Pedestrians and cyclists have difficulty crossing the road due to the steady stream of vehicles on Weber St. There are no lights and pedestrians are expected to yield to traffic.

A small island in the centre of the street gives pedestrians a place to stop, but people who use it say no crosswalk lines or lights makes it challenging.

“To cross that by bike, especially with kids, it’s not that fun,” said Brian Doucet, with the School of Planning at the University of Waterloo.

Vehicles have also driven over the island at least two times in the last year.

On Nov. 1, 2022, someone took out a sign in the process.

Then on Monday, another driver went over the island.

“Somebody had just taken out, like, three street signs,” said Julia Therrien, a floral designer at Raymond’s Flower Shop. “Kept on going. By the time I was there and looking the shrapnel was falling down.”

Damage at the island trail crossing on Weber St. in Waterloo, Ont. on Nov. 27, 2023.

“The worst thing would be nothing is done, then someone is hit or killed and that prompts an infrastructure response. Let’s be more proactive,” urged Doucet.

The signs have now been replaced, but those who know the area say they often see people on the island waiting to cross.

“The bus stop is right on the other side of the street.
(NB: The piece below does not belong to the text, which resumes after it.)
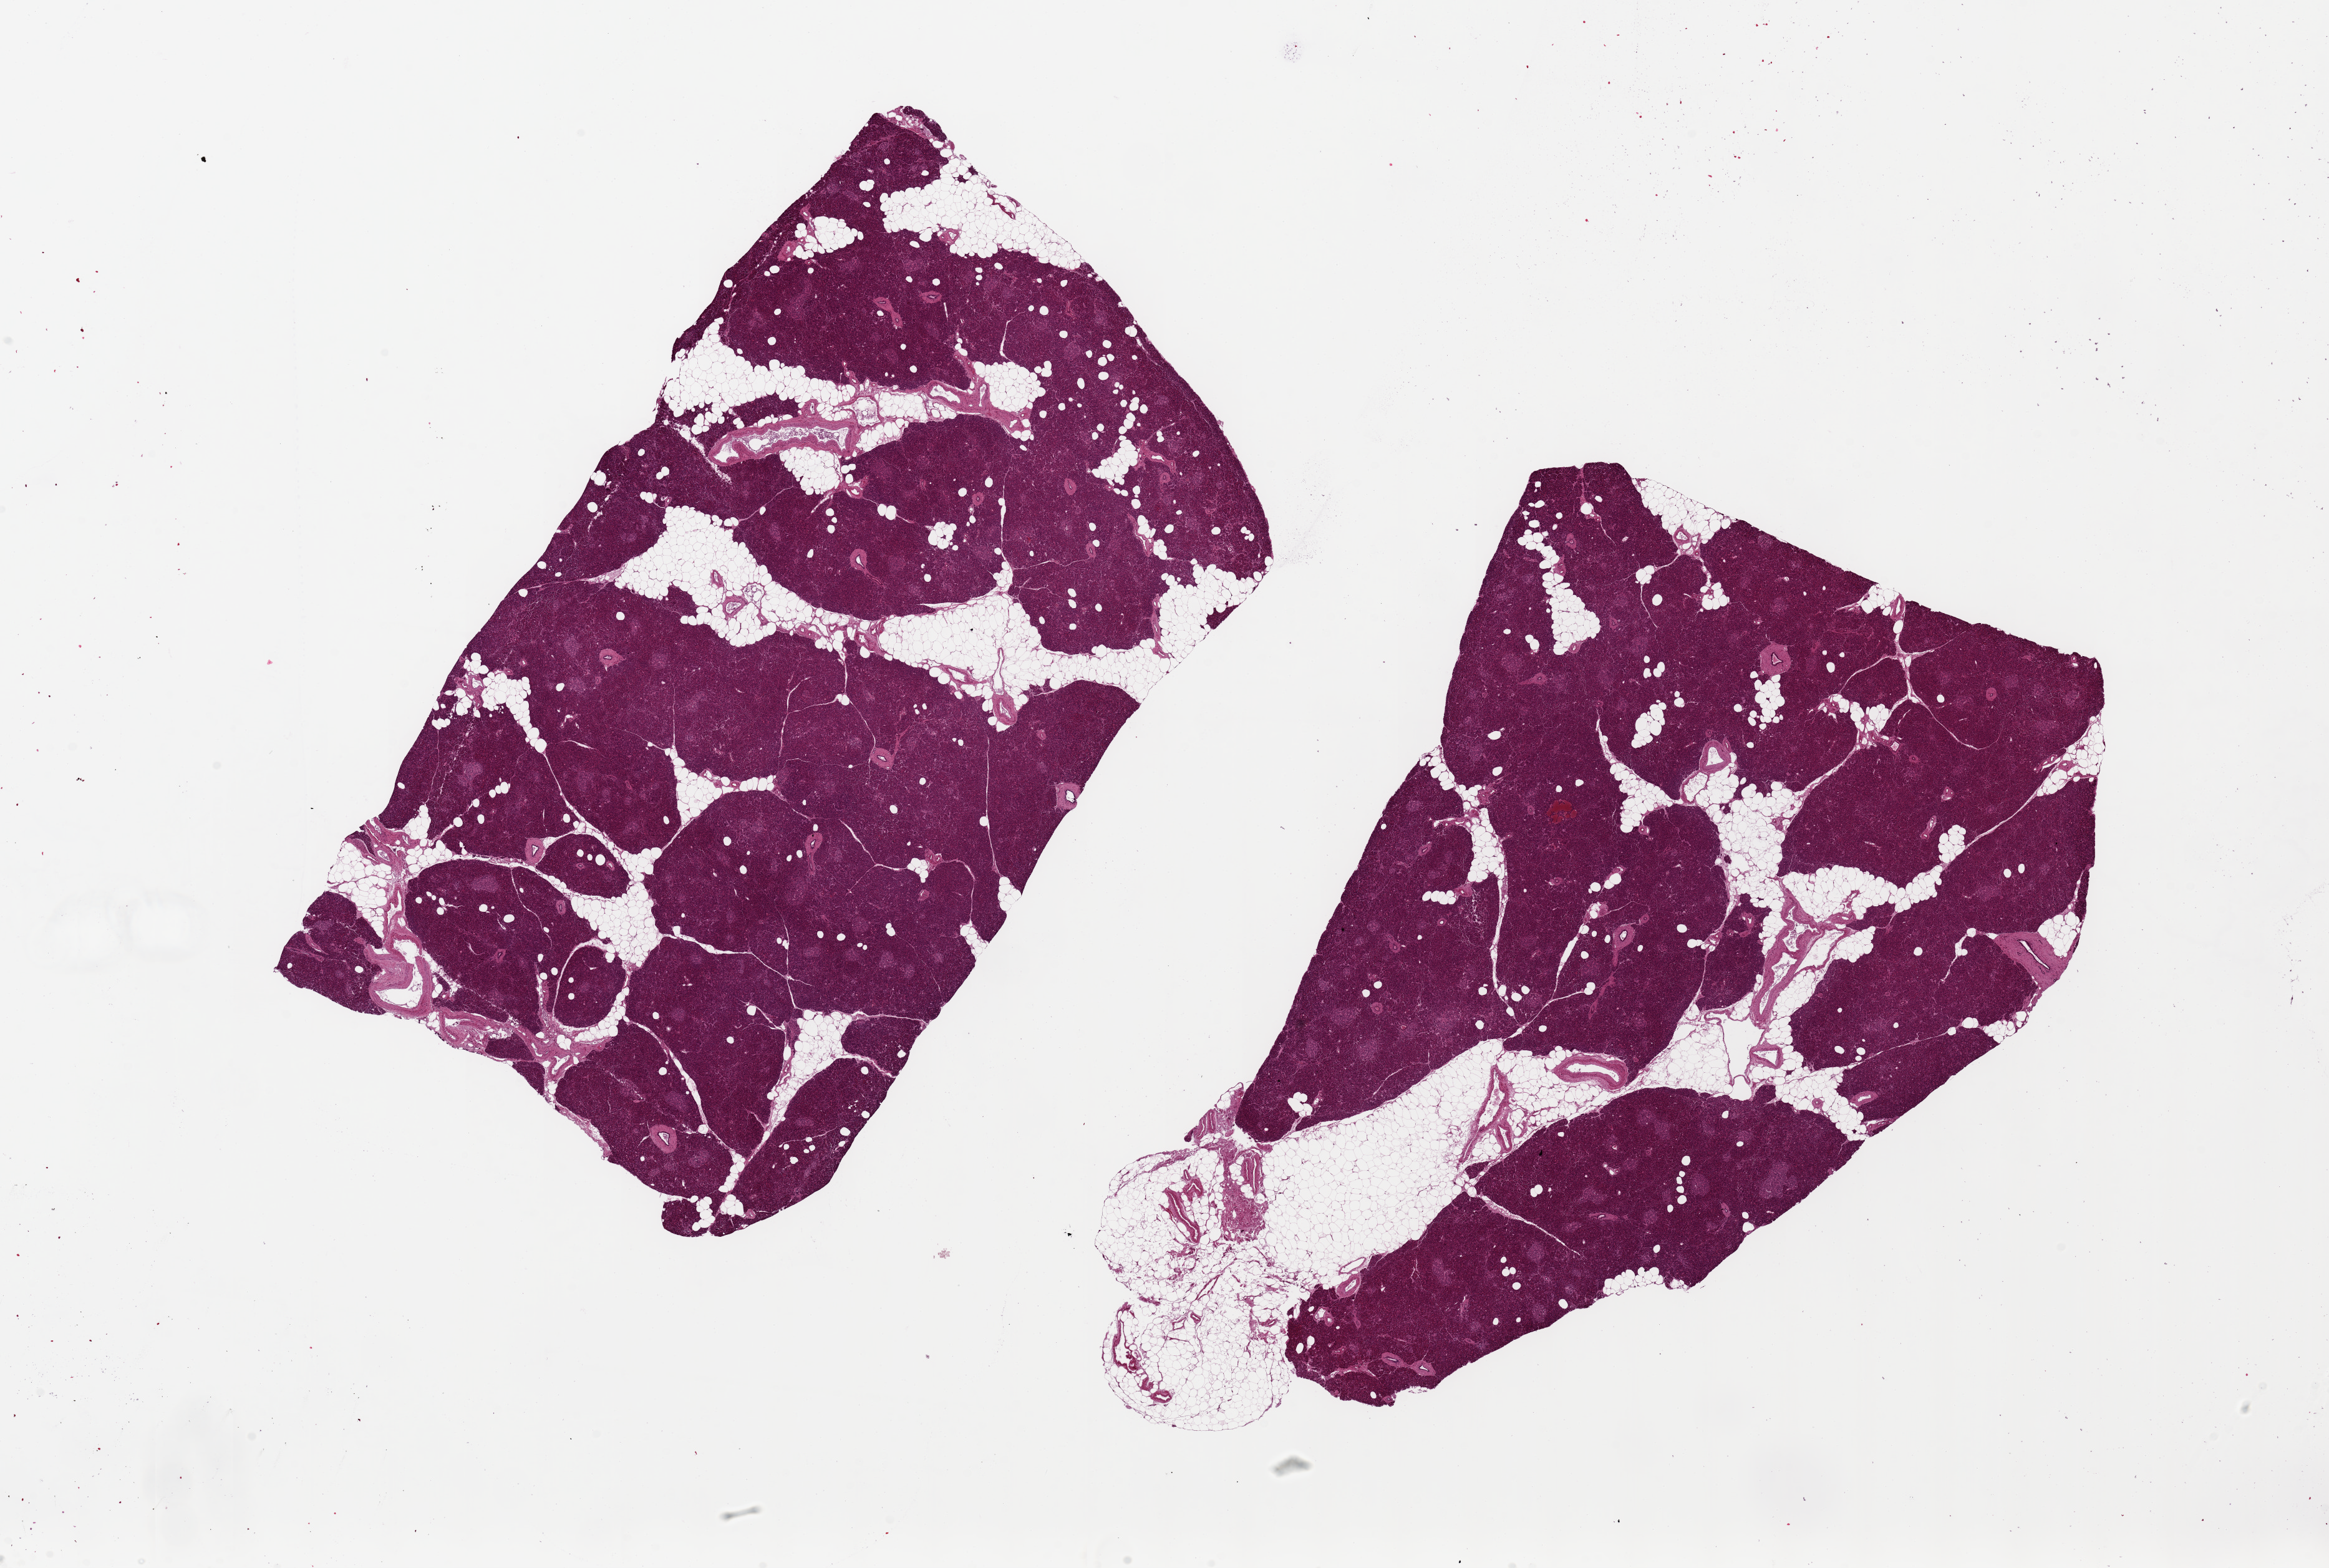
Haematoxylin and eosin whole-slide image, whole scanned area (about 29.5 x 19.9 mm) shown as a low-resolution overview; PAXgene-fixed paraffin-embedded (PFPE) section; section of pancreas (target tissue); donor tissue sample. Donor sex: male.
Pathologist's review note for this sample: 2 pieces ~12x8mm, extremely well preserved, Islets well seen, several.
So people are always walking through. They stop there. People will be there for a few minutes, families, and people with bikes,” Therrien explained.

Besides the bus stop, there is a cycling trail and a busy parking lot around the crossing.

Therrien said it’s also challenging for drivers to get out of the plaza.

“I never turn left, I’ll tell you that. I always turn right and I make a detour and then come back, because turning left is not worth it.”

Doucet believes a traffic light to allow pedestrians and cyclists to cross would make everyone feel safer.

“This would create a safe crossing. It would also prioritize or enhance the connectivity of the cycling and the walking infrastructure,” he added.

There is a set of lights pedestrians and cyclists can use at Lincoln Rd. and Weber St.

Doucet argues people using the trail and anyone in a wheelchair shouldn’t have to make a detour in order to get across.

He also said the online cycling map shows a connection across Weber St., so it’s a surprise when he pulls up to it and sees there’s no way to stop traffic to cross.